MK 11:1-10; IS 50:4-7; PS 22:8-9, 17-18, 19-20, 23-24; PHIL 2:6-11; MK 14:1-15:47
Our second reading this Palm Sunday, from the Christ hymn in Philippians, says, “he humbled himself, becoming obedient.” The Letter to the Hebrews says it more boldly: “Although he was a son, he learned obedience through what he suffered” (Heb 5:8). He, the all-knowing, learned obedience . . . .
What exactly does Christ accomplish in Holy Week? He is already God – what more can the work of the Cross add to that?
Our first reading tells us first about the development of Isaiah the prophet himself – but also about what happens to Christ.
First he says, “The Lord GOD has given me a well-trained tongue, that I might know how to speak to the weary a word that will rouse them.” The prophet must know – must learn – how to speak to those who need his message.
Next he emphasizes the learning: “Morning after morning he opens my ear that I may hear.” The prophet has to listen – and even that listening is itself a gift from God. Lord, teach me how to speak to the weary!
But then we hear what method he learned: “I gave my back to those who beat me, my cheeks to those who plucked my beard.” This method was suffering. To speak to the suffering, the weary, the beleaguered, the prophet had to become like them, to enter into their darkness. Perhaps, even, he had to let those who were beaten beat him – then they could hear him.
Finally, he tells how he can do this: “The Lord GOD is my help, therefore I am not disgraced; I have set my face like flint.” Isaiah “learns” to “speak” more than words. He learns how to suffer for the people, because he learns – and so can teach – that God is all-sufficient.
What does Jesus “learn” through suffering? He has nothing to learn, he knows all. But he learns how to preach, how to bring his Gospel to the people. He learns, even, how to call them in, to let them share with him. He enters into their suffering to be near them. He brings his nearness to God into their darkness to enlighten them and raise them up.
Jesus, then, says the hymn in Philippians, “humbled himself, becoming obedient to the point of death.” He who knew all joy learned to say in the Garden, “my soul is sorrowful even to death.” He whose very existence was joyful obedience to the Father learned to say, “Take this cup away from me – but not what I will but what you will.”
He who was revelation itself learned to speak the words of the Psalm: “My God, my God, why have you abandoned me?” What Christ our light “gained” through the Cross was union with us who dwell in darkness and the shadow of death.
“Because of this, God greatly exalted him and bestowed on him the name which is above every name.” Already he was Son, God from God, light from light: above every name.
But now he achieves a new name: Jesus. Right there at the beginning of the Gospel, the angel told Joseph, “you shall call his name Jesus, for he will save his people from their sins” and “they shall call his name Immanuel (which means, God with us)” (Mt. 1:21 and :23). He gained nothing – but closeness to us.

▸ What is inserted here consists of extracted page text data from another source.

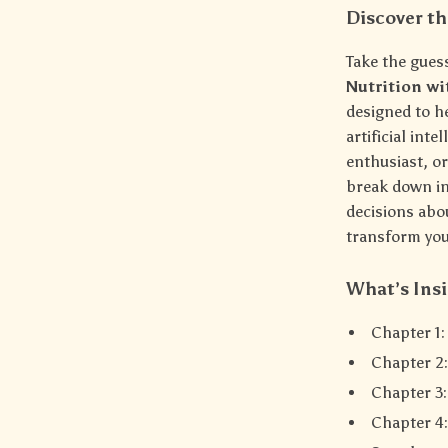
Discover th
Take the gues
Nutrition wi
designed to h
artificial int
enthusiast, o
break down in
decisions abou
transform your
What’s Insi
Chapter 1
Chapter 2:
Chapter 3
Chapter 4:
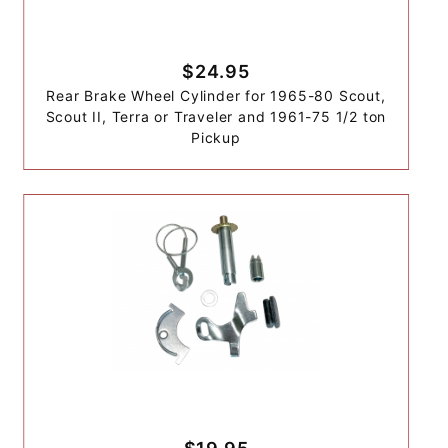
$24.95
Rear Brake Wheel Cylinder for 1965-80 Scout,
Scout II, Terra or Traveler and 1961-75 1/2 ton
Pickup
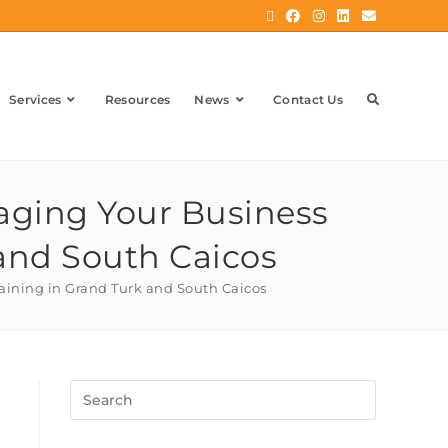
Services
Resources
News
Contact Us
naging Your Business
 and South Caicos
raining in Grand Turk and South Caicos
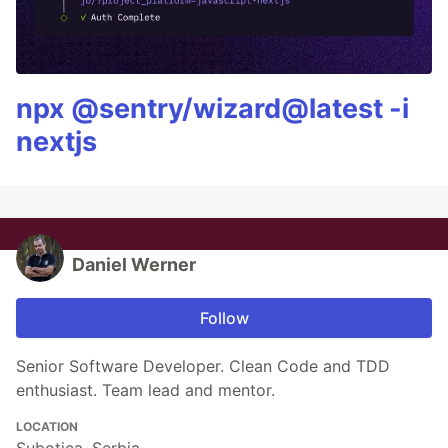
npx @sentry/wizard@latest -i
nextjs
Daniel Werner
Follow
Senior Software Developer. Clean Code and TDD
enthusiast. Team lead and mentor.
LOCATION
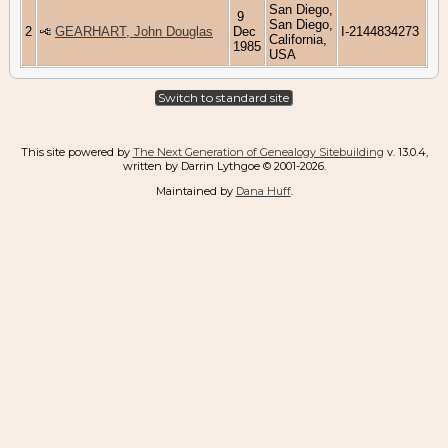
San Diego,
9
San Diego,
2
GEARHART, John Douglas
Dec
I-2144834273
California,
1985
USA
Switch to standard site
This site powered by
The Next Generation of Genealogy Sitebuilding
v. 13.0.4,
written by Darrin Lythgoe © 2001-2026.
Maintained by
Dana Huff
.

On the Cross, he who as God had everything “adds” to that possession the name “God with us.” He who is fulness itself “adds” the title “he will save his people from their sins,” the name of that “name above all names,” Jesus.

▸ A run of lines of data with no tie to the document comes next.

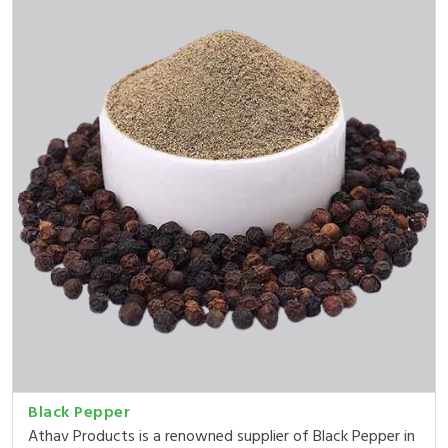
Black Pepper
Athav Products is a renowned supplier of Black Pepper in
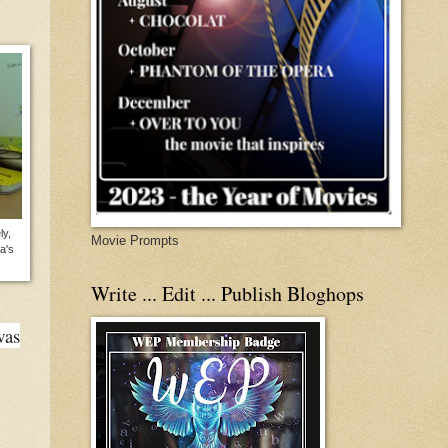
ly,
Movie Prompts
a's
Write ... Edit ... Publish Bloghops
was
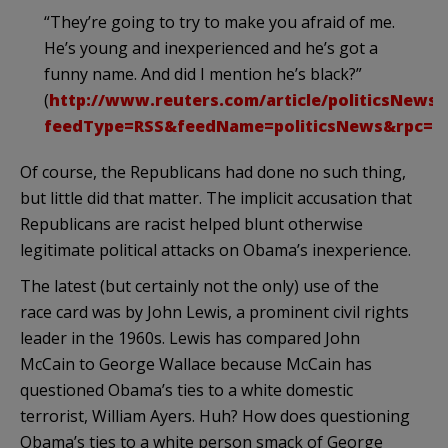
“They’re going to try to make you afraid of me.
He’s young and inexperienced and he’s got a
funny name. And did I mention he’s black?”
(
http://www.reuters.com/article/politicsNews
feedType=RSS&
feedName
=
politicsNews
&
rpc
=2
Of course, the Republicans had done no such thing,
but little did that matter. The implicit accusation that
Republicans are racist helped blunt otherwise
legitimate political attacks on Obama’s inexperience.
The latest (but certainly not the only) use of the
race card was by John Lewis, a prominent civil rights
leader in the 1960s. Lewis has compared John
McCain to George Wallace because McCain has
questioned
Obama’s
ties to a white domestic
terrorist, William Ayers. Huh? How does questioning
Obama’s
ties to a white person smack of George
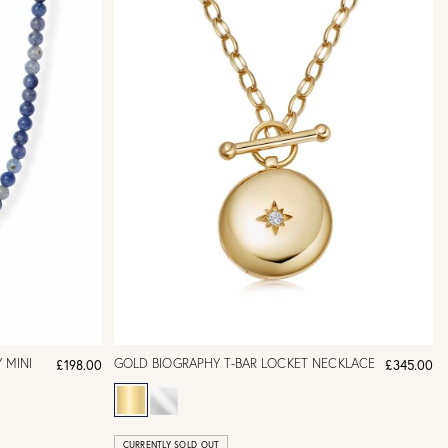
 MINI
GOLD BIOGRAPHY T-BAR LOCKET NECKLACE
£198.00
£345.00
CURRENTLY SOLD OUT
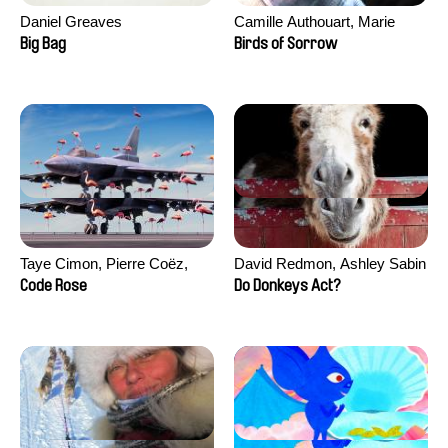
Daniel Greaves
Camille Authouart, Marie
Larrivé
Big Bag
Birds of Sorrow
Taye Cimon, Pierre Coëz,
David Redmon, Ashley Sabin
Julie Groux, Sandra Leydier,
Code Rose
Do Donkeys Act?
Manuarii Morel, Romain
Seisson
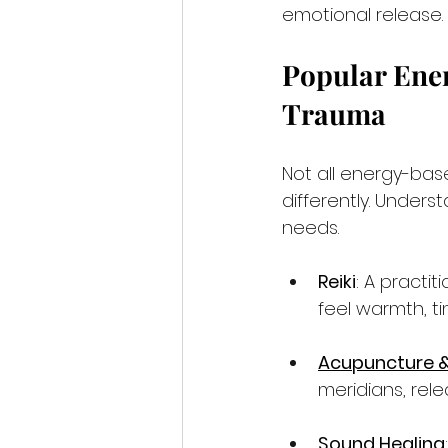
emotional release.
Popular Ener
Trauma
Not all energy-ba
differently. Unders
needs.
Reiki
: A practi
feel warmth, ti
Acupuncture &
meridians, rele
Sound Healing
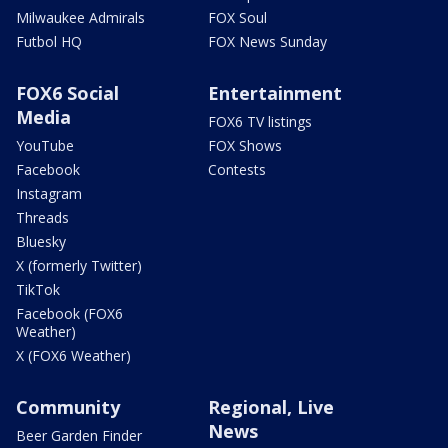
Milwaukee Admirals
FOX Soul
Futbol HQ
FOX News Sunday
FOX6 Social
Entertainment
Media
FOX6 TV listings
YouTube
FOX Shows
Facebook
Contests
Instagram
Threads
Bluesky
X (formerly Twitter)
TikTok
Facebook (FOX6
Weather)
X (FOX6 Weather)
Community
Regional, Live
News
Beer Garden Finder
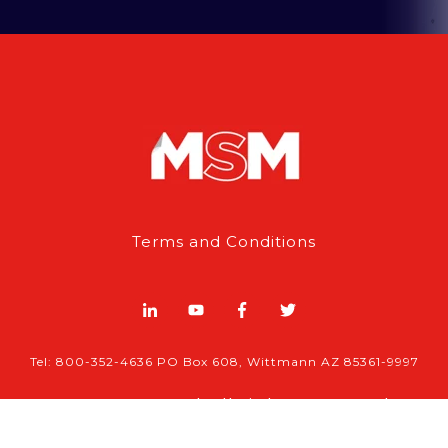
Terms and Conditions
Tel: 800-352-4636 PO Box 608, Wittmann AZ 85361-9997
© 2026 , MSM | All rights reserved.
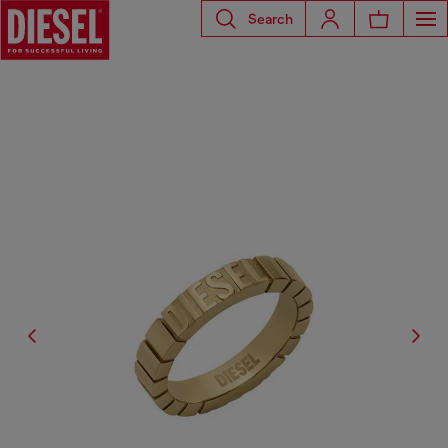
Search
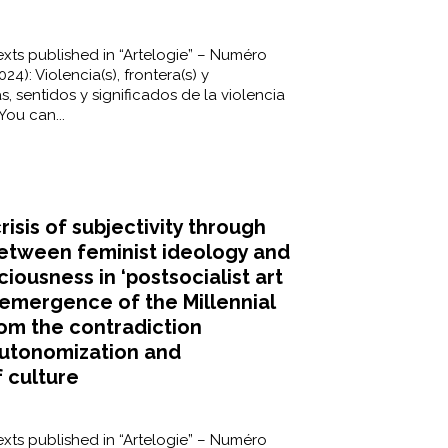
xts published in “Artelogie” – Numéro
24): Violencia(s), frontera(s) y
s, sentidos y significados de la violencia
You can...
risis of subjectivity through
between feminist ideology and
ciousness in ‘postsocialist art
e emergence of the Millennial
rom the contradiction
utonomization and
f culture
xts published in “Artelogie” – Numéro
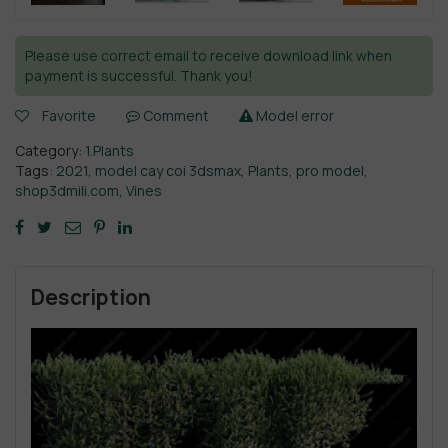
Please use correct email to receive download link when
payment is successful. Thank you!
Favorite
Comment
Model error
Category:
1.Plants
Tags:
2021
,
model cay coi 3dsmax
,
Plants
,
pro model
,
shop3dmili.com
,
Vines
Description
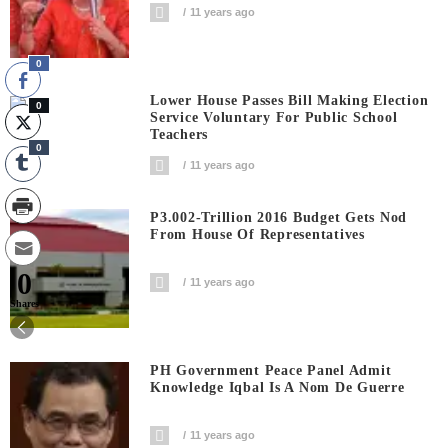
11 years ago
0
Lower House Passes Bill Making Election
0
Service Voluntary For Public School
Teachers
0
11 years ago
P3.002-Trillion 2016 Budget Gets Nod
From House Of Representatives
0
11 years ago
Shares
PH Government Peace Panel Admit
Knowledge Iqbal Is A Nom De Guerre
11 years ago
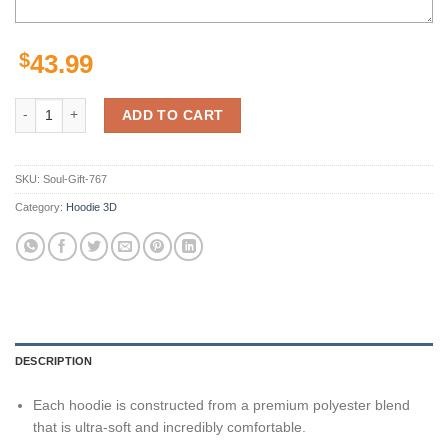
$
43.99
KC Chiefs Hoodie 3D Punisher Skull USA Flag Kansas City Chiefs Gift
ADD TO CART
SKU:
Soul-Gift-767
Category:
Hoodie 3D
DESCRIPTION
Each hoodie is constructed from a premium polyester blend
that is ultra-soft and incredibly comfortable.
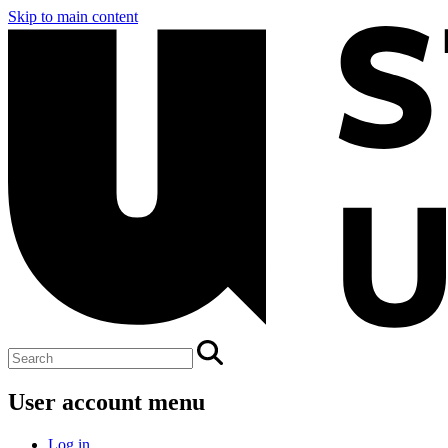
Skip to main content
User account menu
Log in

How can we comment on the endless fullness of the Gospel of the Passion? He learned how to preach – and there is no commentary we can add to match the nearness of that preaching through suffering.

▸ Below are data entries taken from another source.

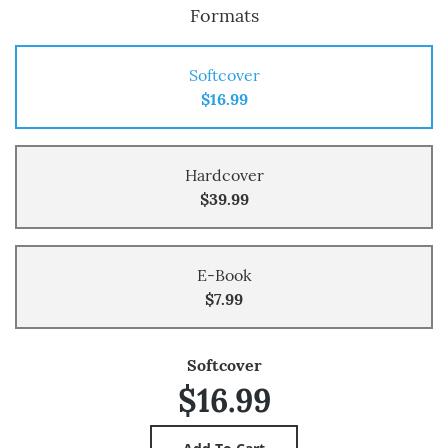
Formats
Softcover
$16.99
Hardcover
$39.99
E-Book
$7.99
Softcover
$16.99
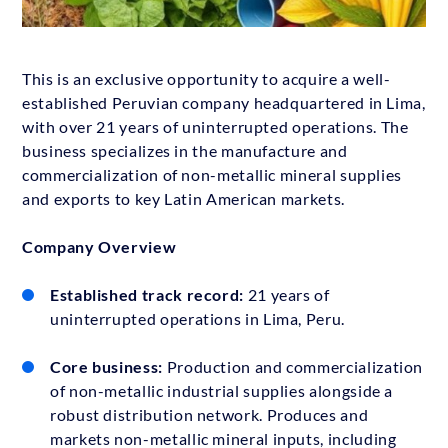
This is an exclusive opportunity to acquire a well-
established Peruvian company headquartered in Lima,
with over 21 years of uninterrupted operations. The
business specializes in the manufacture and
commercialization of non-metallic mineral supplies
and exports to key Latin American markets.
Company Overview
Established track record:
21 years of
uninterrupted operations in Lima, Peru.
Core business:
Production and commercialization
of non-metallic industrial supplies alongside a
robust distribution network. Produces and
markets non-metallic mineral inputs, including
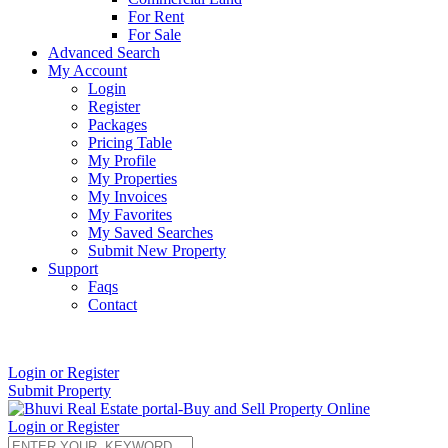
For Rent
For Sale
Advanced Search
My Account
Login
Register
Packages
Pricing Table
My Profile
My Properties
My Invoices
My Favorites
My Saved Searches
Submit New Property
Support
Faqs
Contact
+91 9912713998
Login or Register
Submit Property
Login or Register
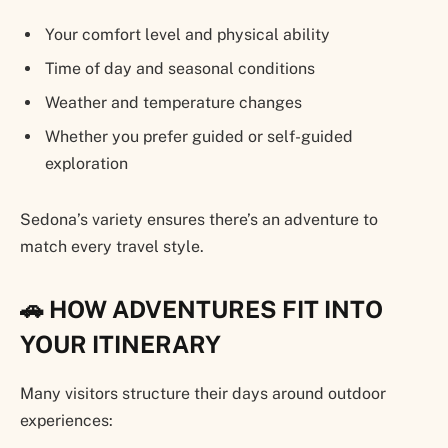
Your comfort level and physical ability
Time of day and seasonal conditions
Weather and temperature changes
Whether you prefer guided or self-guided
exploration
Sedona’s variety ensures there’s an adventure to
match every travel style.
🚗 HOW ADVENTURES FIT INTO
YOUR ITINERARY
Many visitors structure their days around outdoor
experiences:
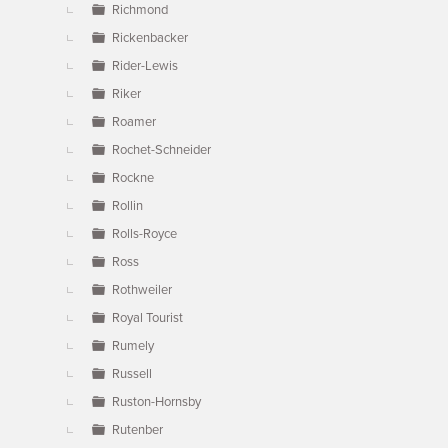
Richmond
Rickenbacker
Rider-Lewis
Riker
Roamer
Rochet-Schneider
Rockne
Rollin
Rolls-Royce
Ross
Rothweiler
Royal Tourist
Rumely
Russell
Ruston-Hornsby
Rutenber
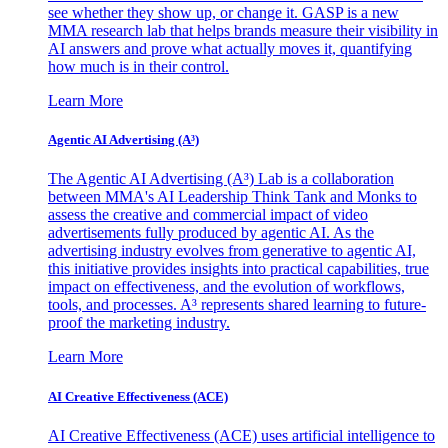
see whether they show up, or change it. GASP is a new
MMA research lab that helps brands measure their visibility in
AI answers and prove what actually moves it, quantifying
how much is in their control.
Learn More
Agentic AI Advertising (A³)
The Agentic AI Advertising (A³) Lab is a collaboration
between MMA's AI Leadership Think Tank and Monks to
assess the creative and commercial impact of video
advertisements fully produced by agentic AI. As the
advertising industry evolves from generative to agentic AI,
this initiative provides insights into practical capabilities, true
impact on effectiveness, and the evolution of workflows,
tools, and processes. A³ represents shared learning to future-
proof the marketing industry.
Learn More
AI Creative Effectiveness (ACE)
AI Creative Effectiveness (ACE) uses artificial intelligence to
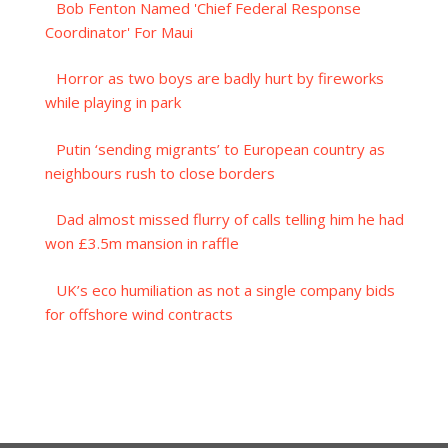
Bob Fenton Named 'Chief Federal Response
Coordinator' For Maui
Horror as two boys are badly hurt by fireworks
while playing in park
Putin ‘sending migrants’ to European country as
neighbours rush to close borders
Dad almost missed flurry of calls telling him he had
won £3.5m mansion in raffle
UK’s eco humiliation as not a single company bids
for offshore wind contracts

In the spikenard and the ransom to Judas we see the inversion of our relation to money. We see the inversion of Judas’ greed and the gentle generosity of Jesus giving bread. We see Jesus turn politics upside down as he lets Pilate condemn him to being named King.
In the stories of Peter we see Jesus “learn” what it means to be abandoned. But most marvelously, we see that Peter too learns – learns that Jesus knows abandonment, and so learns Jesus’s nearness to him in his sin. What Jesus “learns” is the perfection of preaching, by emptying himself and taking the form a slave. And so we, with Peter, learn to enter into his divinity by entering into his humility.
Where do we need to empty ourselves to let Jesus draw near?